■ **WHAT YOU WILL DO**
Below are the records; locate each line with the word "Void" and copy it.

■ **RECORDS FOR THIS EXERCISE**
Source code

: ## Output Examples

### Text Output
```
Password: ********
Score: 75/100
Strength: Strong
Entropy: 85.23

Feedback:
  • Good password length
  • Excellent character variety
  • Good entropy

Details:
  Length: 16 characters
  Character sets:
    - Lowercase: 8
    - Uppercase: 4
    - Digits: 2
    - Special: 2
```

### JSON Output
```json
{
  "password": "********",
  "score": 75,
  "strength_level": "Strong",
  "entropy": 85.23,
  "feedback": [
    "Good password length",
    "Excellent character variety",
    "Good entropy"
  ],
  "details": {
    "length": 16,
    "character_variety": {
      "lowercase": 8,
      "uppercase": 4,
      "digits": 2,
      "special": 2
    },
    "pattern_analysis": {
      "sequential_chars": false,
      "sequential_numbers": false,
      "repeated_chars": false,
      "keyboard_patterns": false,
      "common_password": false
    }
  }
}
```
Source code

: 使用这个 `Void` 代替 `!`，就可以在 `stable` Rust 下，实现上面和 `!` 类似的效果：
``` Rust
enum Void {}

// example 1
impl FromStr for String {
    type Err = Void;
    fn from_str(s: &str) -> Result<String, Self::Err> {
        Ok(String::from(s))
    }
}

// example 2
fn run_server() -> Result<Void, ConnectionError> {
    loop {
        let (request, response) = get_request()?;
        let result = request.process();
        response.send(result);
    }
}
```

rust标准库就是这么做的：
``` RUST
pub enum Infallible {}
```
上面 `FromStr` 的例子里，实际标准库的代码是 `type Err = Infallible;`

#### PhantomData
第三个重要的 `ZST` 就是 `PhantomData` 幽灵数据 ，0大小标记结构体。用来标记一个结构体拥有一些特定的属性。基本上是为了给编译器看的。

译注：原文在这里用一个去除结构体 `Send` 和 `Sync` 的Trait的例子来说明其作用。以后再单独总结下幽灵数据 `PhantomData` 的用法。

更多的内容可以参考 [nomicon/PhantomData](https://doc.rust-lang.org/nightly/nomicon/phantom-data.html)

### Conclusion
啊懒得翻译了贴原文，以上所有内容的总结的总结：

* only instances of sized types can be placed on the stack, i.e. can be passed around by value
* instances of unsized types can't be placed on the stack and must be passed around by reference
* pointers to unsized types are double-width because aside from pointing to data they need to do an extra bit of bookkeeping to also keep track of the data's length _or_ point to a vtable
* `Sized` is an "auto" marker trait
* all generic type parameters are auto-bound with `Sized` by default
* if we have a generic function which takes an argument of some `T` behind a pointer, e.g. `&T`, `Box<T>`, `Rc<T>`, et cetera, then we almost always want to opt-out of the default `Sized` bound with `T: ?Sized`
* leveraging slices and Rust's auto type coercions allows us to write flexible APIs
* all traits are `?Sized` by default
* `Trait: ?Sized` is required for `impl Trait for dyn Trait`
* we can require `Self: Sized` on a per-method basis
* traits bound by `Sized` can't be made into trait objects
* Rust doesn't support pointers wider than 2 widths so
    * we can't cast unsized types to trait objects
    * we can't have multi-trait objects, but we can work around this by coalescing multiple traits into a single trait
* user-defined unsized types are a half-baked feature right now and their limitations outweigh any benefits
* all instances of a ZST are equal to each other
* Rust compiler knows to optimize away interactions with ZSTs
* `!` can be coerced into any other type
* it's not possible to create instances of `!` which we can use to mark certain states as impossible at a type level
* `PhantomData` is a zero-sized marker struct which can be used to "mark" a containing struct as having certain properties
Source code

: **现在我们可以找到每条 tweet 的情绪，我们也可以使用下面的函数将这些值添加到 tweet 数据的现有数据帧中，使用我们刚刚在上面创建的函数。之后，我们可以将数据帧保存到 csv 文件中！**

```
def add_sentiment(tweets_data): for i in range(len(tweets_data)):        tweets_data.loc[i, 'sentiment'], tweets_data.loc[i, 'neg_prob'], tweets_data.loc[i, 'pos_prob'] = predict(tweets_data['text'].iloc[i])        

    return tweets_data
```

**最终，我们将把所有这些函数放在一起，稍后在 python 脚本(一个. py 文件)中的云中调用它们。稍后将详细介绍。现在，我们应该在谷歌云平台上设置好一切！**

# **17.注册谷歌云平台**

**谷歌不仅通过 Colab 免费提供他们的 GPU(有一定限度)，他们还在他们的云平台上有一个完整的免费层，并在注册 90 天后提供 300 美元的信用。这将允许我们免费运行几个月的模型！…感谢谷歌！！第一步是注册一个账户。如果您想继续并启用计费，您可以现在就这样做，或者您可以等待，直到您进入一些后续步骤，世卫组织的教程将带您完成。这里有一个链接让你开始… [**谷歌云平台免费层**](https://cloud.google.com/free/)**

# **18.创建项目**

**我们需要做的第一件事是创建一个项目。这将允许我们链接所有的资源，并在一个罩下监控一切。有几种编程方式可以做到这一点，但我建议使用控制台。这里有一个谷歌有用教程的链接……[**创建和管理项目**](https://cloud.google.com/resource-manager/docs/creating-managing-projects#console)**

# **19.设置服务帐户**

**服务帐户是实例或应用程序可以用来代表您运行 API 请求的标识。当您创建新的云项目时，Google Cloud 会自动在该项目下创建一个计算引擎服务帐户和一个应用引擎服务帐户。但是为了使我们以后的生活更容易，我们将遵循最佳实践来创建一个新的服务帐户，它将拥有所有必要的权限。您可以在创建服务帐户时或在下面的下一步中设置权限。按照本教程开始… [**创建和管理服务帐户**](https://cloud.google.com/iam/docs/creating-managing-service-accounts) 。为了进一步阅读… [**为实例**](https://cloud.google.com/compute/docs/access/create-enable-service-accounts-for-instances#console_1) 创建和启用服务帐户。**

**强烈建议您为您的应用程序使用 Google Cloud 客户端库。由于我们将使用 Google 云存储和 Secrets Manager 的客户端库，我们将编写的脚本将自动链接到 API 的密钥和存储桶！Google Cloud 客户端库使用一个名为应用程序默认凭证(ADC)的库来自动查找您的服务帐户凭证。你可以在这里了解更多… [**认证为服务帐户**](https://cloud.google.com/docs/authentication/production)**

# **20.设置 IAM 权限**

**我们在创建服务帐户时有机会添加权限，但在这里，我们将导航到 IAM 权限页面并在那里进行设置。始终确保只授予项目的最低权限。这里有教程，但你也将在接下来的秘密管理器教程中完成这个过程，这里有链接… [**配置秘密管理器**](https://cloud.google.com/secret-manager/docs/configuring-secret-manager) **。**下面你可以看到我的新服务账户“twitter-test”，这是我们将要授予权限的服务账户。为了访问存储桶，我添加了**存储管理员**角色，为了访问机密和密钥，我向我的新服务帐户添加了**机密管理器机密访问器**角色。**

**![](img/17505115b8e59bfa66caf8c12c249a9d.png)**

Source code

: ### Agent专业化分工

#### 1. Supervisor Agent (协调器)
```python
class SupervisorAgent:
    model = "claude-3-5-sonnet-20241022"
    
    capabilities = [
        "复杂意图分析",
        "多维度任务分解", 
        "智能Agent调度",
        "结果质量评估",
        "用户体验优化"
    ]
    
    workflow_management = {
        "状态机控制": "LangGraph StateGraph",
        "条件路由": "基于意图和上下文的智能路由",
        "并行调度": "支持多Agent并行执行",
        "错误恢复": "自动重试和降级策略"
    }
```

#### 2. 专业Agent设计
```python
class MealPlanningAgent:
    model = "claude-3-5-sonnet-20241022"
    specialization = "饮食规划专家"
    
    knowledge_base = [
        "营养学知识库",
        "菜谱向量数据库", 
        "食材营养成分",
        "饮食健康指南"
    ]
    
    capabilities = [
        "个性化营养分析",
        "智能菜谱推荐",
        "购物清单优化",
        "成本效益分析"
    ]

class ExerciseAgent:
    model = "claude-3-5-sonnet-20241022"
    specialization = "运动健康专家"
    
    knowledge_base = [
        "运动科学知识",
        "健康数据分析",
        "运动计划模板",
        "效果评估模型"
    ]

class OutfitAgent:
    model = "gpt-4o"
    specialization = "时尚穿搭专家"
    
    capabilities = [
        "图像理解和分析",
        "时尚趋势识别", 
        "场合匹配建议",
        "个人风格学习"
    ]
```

■ **RESULT FOR THIS EXERCISE**
: 使用这个 `Void` 代替 `!`，就可以在 `stable` Rust 下，实现上面和 `!` 类似的效果：
enum Void {}
    type Err = Void;
fn run_server() -> Result<Void, ConnectionError> {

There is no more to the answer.